Fiat boss Sergio Marchionne says his best estimate of avoiding an IPO is 50:50. And those odds seemed to narrow slightly on Friday, with news that the U.S. car maker is inviting bank pitches to run a listing – a move which builds on the VEBA's formal registration demand in January.

Still, the pressure for a deal has to be on. In court documents, Fiat has reportedly valued Chrysler at $4.2-billion (U.S.): the VEBA, at $10.3-billion. To try and make sense of that discrepancy, it is worth looking at the terms of Fiat's call option, exercisable between July, 2012, and July, 2016, for blocks of the VEBA trust's holding.

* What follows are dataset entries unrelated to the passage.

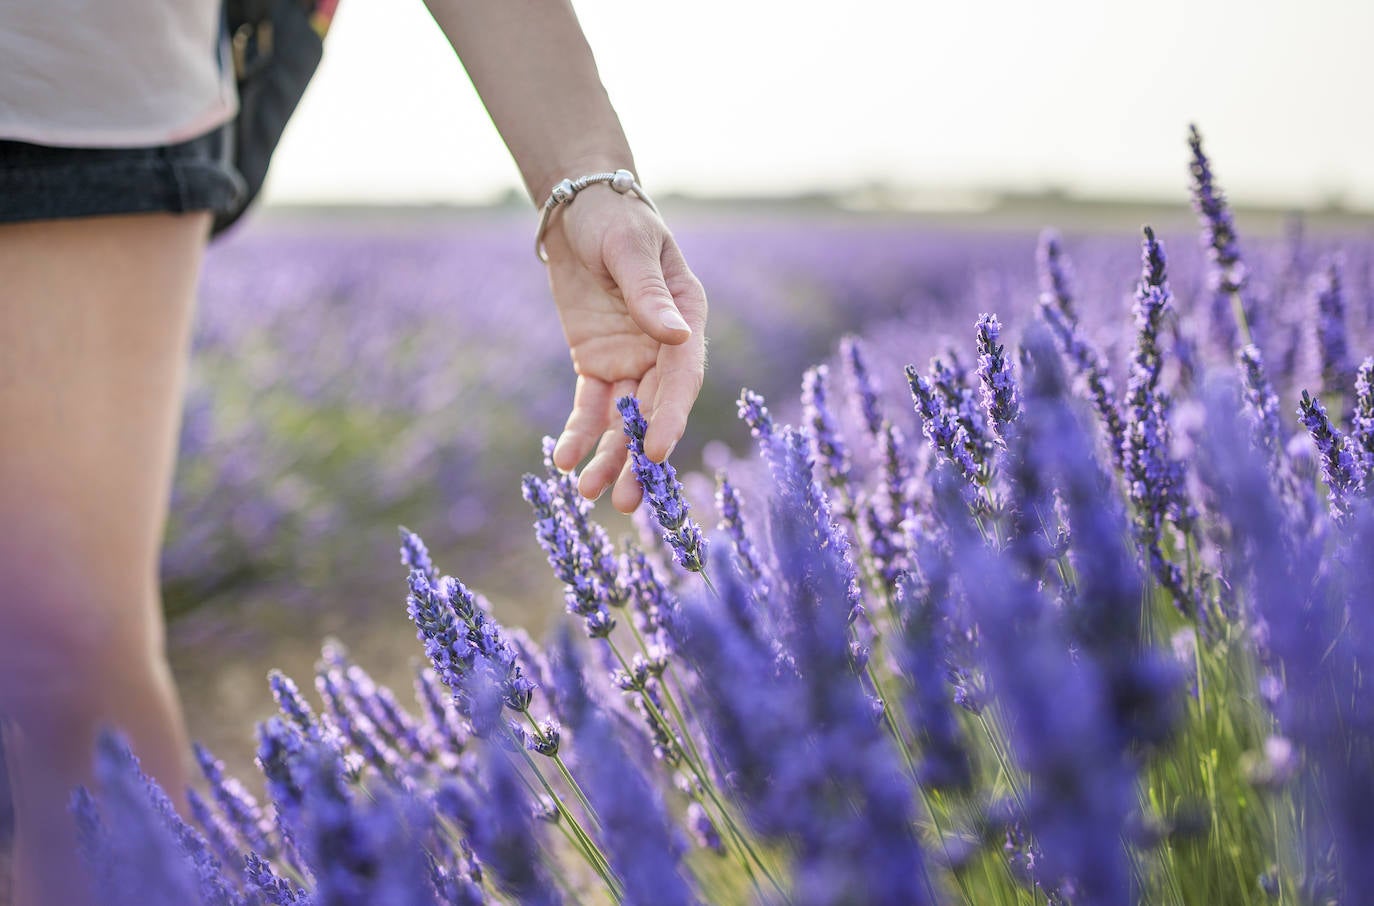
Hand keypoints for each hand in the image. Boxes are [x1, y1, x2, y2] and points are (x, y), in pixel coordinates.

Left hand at [542, 186, 707, 512]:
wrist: (579, 211)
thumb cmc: (614, 220)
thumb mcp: (629, 248)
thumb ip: (648, 293)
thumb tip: (673, 337)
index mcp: (686, 320)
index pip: (682, 378)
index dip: (672, 418)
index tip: (658, 453)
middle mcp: (663, 348)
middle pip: (656, 411)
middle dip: (640, 456)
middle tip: (629, 499)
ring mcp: (630, 360)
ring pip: (623, 420)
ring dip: (611, 457)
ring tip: (591, 493)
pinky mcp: (597, 364)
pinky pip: (589, 406)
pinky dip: (579, 433)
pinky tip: (566, 461)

If an IPO has not taken place, the exercise price is to be determined by multiplying Chrysler's earnings before interest, tax, depreciation and amortization by a market-based multiple "not to exceed Fiat's multiple," and then backing out the group's debt. In short, the task is to work backward from enterprise value calculation that uses Fiat's rating as an upper peg.

On a back-of-the-envelope basis, this gives a number remarkably similar to the Fiat calculation. (Chrsyler's modified 2012 EBITDA was $5.5-billion; Fiat's EV/EBITDA multiple is 2.6 times according to Capital IQ; net industrial debt at Chrysler was $1-billion at end-2012; and the US company's pension deficit is $8.9-billion.) But it is hard to imagine that the market, in an IPO, would apply such a lowly rating to Chrysler shares.

GM trades on an EV/EBITDA ratio near four; Volkswagen, seven; and Ford, higher still. True, Chrysler's margins are lower than U.S. peers', and dipped in 2012. But Chrysler has offered 2013 guidance – sales up by at least a tenth and profit, by more than 30 per cent – which would make anyone exposed to Europe's volume car market drool.

Fiat's 2011 purchases of the U.S. and Canadian governments' Chrysler interests, moreover, implied a market price tag of $8-billion-plus. Mr Marchionne's hand is constrained by Fiat's balance sheet and its investment program needs. But allowing the market to referee this dispute seems a very unattractive option.